If you were expecting Apple’s Watch to arrive with killer aesthetics and design that clearly stands out against existing wearables, you’ll be sorely disappointed. Today Apple took the veil off the $349 Apple Watch and honestly, it’s not nearly as stylish as you might think.
Instead, we are presented with a square watch that looks close to what we’ve already seen from Android Wear and even earlier devices before that. Sure, there’s stainless steel and sapphire glass, but it’s hard to call this thing beautiful when pitted against the Moto 360 or even devices like the ZenWatch. That said, it does appear to be a bit smaller than AW devices, more along the lines of the Pebble at least judging by first glance. There’s also quite a few bands to customize the look of the device.
One of the more ‘unique’ outer elements is the “digital crown”, a side dial that looks somewhat like we’ve seen on the G Watch R but is used to control zoom in and zoom out within various apps. There’s also a home button on the side. It is worth noting that, like the Moto 360, the Apple Watch does feature wireless inductive charging.

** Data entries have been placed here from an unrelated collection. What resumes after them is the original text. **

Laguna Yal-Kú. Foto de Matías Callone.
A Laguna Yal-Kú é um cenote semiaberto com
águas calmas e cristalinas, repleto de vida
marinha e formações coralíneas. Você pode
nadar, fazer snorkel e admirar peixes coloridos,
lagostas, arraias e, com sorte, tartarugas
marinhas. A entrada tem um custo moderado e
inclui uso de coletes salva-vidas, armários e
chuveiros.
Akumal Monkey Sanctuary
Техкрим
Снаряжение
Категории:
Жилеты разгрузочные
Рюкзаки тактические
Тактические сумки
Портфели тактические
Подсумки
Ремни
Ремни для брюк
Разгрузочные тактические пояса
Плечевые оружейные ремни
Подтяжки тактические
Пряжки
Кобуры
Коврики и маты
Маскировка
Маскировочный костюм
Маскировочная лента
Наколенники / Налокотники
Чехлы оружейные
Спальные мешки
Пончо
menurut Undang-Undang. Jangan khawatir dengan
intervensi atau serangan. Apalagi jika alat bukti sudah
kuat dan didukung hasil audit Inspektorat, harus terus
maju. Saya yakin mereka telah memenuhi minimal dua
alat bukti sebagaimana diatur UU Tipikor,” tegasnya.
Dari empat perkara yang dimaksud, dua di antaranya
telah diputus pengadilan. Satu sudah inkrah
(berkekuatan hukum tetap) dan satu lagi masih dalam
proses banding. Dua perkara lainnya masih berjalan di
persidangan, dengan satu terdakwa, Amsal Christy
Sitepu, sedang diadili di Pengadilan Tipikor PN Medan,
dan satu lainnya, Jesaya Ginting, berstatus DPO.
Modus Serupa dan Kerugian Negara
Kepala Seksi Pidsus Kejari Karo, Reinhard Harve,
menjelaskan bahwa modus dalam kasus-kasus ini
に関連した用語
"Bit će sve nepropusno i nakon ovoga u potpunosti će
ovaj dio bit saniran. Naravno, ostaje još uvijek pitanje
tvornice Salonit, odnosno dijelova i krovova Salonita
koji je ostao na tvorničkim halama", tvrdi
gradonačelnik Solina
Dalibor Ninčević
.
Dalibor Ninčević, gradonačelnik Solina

As for the software? The usual suspects are present here, such as a calendar, fitness, calling, messaging, navigation, Siri integration and more. Unlike Android Wear, the screen apparently isn’t always on, and instead you lift your wrist up to wake the screen (similar to what we’ve seen from Samsung). Interestingly enough, Apple also seems to be pushing customization here (ironic considering iOS) with things like allowing you to tweak watch faces to add specialized functions like stock quotes, weather updates, stopwatches and more to the faces. Apple also says WatchKit will soon arrive as well, a dev kit so developers can send notifications to your wrist and more.
We will be putting together an “Apple Watch vs Android” piece shortly (likely to release late tonight or tomorrow sometime) that will go into more details about how the new Apple Watch stacks up against Android Wear, but in the meantime you can find out all the details about the device directly from Apple’s website.
In the meantime, we have to ask, based on what you’ve seen so far — find yourself impressed by the Apple Watch or not? Will this “put wearables on the map” like some have claimed or does Android Wear have a greater chance at making a real impression among consumers?